Wallach also shared Bell’s prejudice, calling Talib a “scurrilous rogue”; but Winstone relied less on his subject’s self-excuses: “The arrest was an act of social and political insensibility, and Gertrude’s part in it cannot escape criticism any more than can Sir Percy’s or Lady Cox’s.” Howell’s–as well as Wallach’s and Lukitz’s–portrayal of what was fundamentally the British imperial version of Iraq’s founding can be explained in part by the acknowledgments in her book. Like other Bell biographers, she thanks libraries, diplomats, officials and scholars in the West. She does not appear to have consulted any Iraqis. Perhaps their version is the one that should be written next.

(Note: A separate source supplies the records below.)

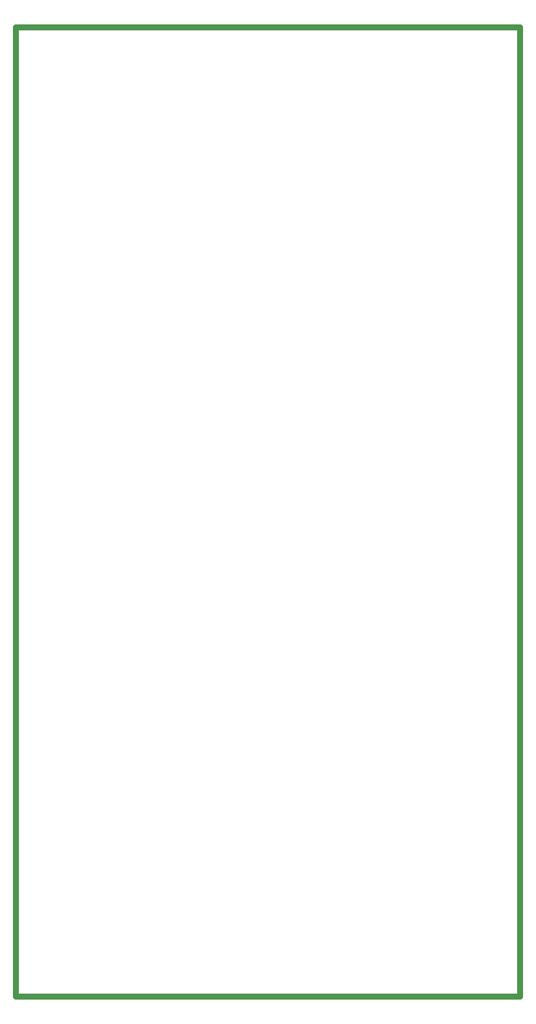
<source format=gbr>
%TF.GenerationSoftware,KiCad,Pcbnew,(6.0.7)*%
%TF.CreationDate,2023-01-25T09:18:12-05:00*%
%TF.ProjectId,amp,616d702e-6b69-4636-9164-5f7063625858,0.0*%
%TF.SameCoordinates,Original*%
%TF.FileFunction,Profile,NP*%
%FSLAX46Y46*%
G04 Gerber Fmt 4.6, Leading zero omitted, Abs format (unit mm)*
G04 Created by KiCad (PCBNEW (6.0.7)) date 2023-01-25 09:18:12*
%MOMM*%
%LPD*%
G01*
G04 APERTURE LIST*
%TA.AperFunction,Profile*%
%ADD10C,1.000000*%
%TD*%
G04 APERTURE END LIST*
D10*
X161080000Y-150000000D02*
X247000000Y-150000000D01*
X247000000Y-150000000D02*
X247000000Y-314760000D01*
X247000000Y-314760000D02*
X161080000Y-314760000D01*
X161080000Y-314760000D02*
X161080000Y-150000000D01*
M02*

</source>
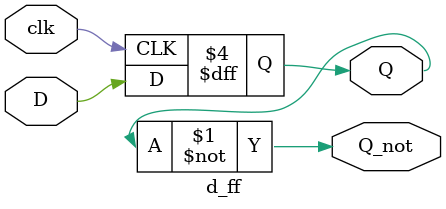
<source format=v>
module d_ff(
    input  clk,   // clock (btnC)
    input  D,     // data input
    output reg Q, // main output
    output      Q_not // complement
);
    // Initial state
    initial begin
        Q = 1'b0;
    end

    // Complement output
    assign Q_not = ~Q;

    // Edge-sensitive behavior: sample D on rising edge
    always @(posedge clk) begin
        Q <= D;
    end
endmodule
</source>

The first person to tell the story was, of course, Miss Bell herself. “No life could ever have been better documented than that of Gertrude Bell,” Winstone, one of her first male biographers, wrote. “From early childhood to the end of her days she recorded every step, every significant event, in letters to her family and friends.” The British National Archives website declares, “The papers consist of sixteen thousand letters, sixteen diaries, seven notebooks and forty-four packets of miscellaneous material.” That is in addition to her 7,000 photographs. (Bell’s next biographer will find most of these documents at the University of Newcastle in the north of England.) The material is abundant, but so are the biographers. Somehow, Bell’s life and her suicide at the age of 57 remain as enigmatic as the insistence of Western powers on their right to intervene in Iraq–no matter what the outcome.